_Work instruction_
Where the material below has a line containing "14: (213, 681)", start repeating exactly, and keep going through the line containing "30: (11, 135)", with no other lines.

_Information given_
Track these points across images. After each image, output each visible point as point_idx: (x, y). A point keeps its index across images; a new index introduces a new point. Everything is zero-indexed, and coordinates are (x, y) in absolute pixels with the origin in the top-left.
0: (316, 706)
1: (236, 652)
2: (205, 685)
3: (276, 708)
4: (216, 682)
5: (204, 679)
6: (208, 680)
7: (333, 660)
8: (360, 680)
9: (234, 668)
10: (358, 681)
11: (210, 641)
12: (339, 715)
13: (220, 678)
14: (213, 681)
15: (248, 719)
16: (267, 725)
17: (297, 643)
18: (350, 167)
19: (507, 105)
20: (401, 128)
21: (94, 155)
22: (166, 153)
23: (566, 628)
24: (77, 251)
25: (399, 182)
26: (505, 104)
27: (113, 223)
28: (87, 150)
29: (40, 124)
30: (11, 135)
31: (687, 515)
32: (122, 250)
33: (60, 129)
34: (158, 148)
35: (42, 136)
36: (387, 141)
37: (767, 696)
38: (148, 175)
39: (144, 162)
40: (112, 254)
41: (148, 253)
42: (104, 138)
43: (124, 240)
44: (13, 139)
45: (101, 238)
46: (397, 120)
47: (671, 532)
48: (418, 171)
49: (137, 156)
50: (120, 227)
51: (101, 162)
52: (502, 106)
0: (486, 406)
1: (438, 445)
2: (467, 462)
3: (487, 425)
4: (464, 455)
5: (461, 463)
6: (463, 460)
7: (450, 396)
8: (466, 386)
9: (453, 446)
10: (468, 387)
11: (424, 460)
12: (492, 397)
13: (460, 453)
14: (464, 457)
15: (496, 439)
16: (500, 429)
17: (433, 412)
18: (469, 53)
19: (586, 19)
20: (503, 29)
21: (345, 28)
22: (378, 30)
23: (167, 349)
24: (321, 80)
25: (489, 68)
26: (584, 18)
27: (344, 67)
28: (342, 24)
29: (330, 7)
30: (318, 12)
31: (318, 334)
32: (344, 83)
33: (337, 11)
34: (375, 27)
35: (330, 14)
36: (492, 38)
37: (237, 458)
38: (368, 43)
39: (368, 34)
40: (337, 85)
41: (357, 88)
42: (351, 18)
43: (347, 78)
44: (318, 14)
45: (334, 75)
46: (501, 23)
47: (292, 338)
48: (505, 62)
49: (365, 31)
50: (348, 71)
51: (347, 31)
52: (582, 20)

_Result for this exercise_
14: (213, 681)
15: (248, 719)
16: (267, 725)
17: (297, 643)
18: (350, 167)
19: (507, 105)
20: (401, 128)
21: (94, 155)
22: (166, 153)
23: (566, 628)
24: (77, 251)
25: (399, 182)
26: (505, 104)
27: (113, 223)
28: (87, 150)
29: (40, 124)
30: (11, 135)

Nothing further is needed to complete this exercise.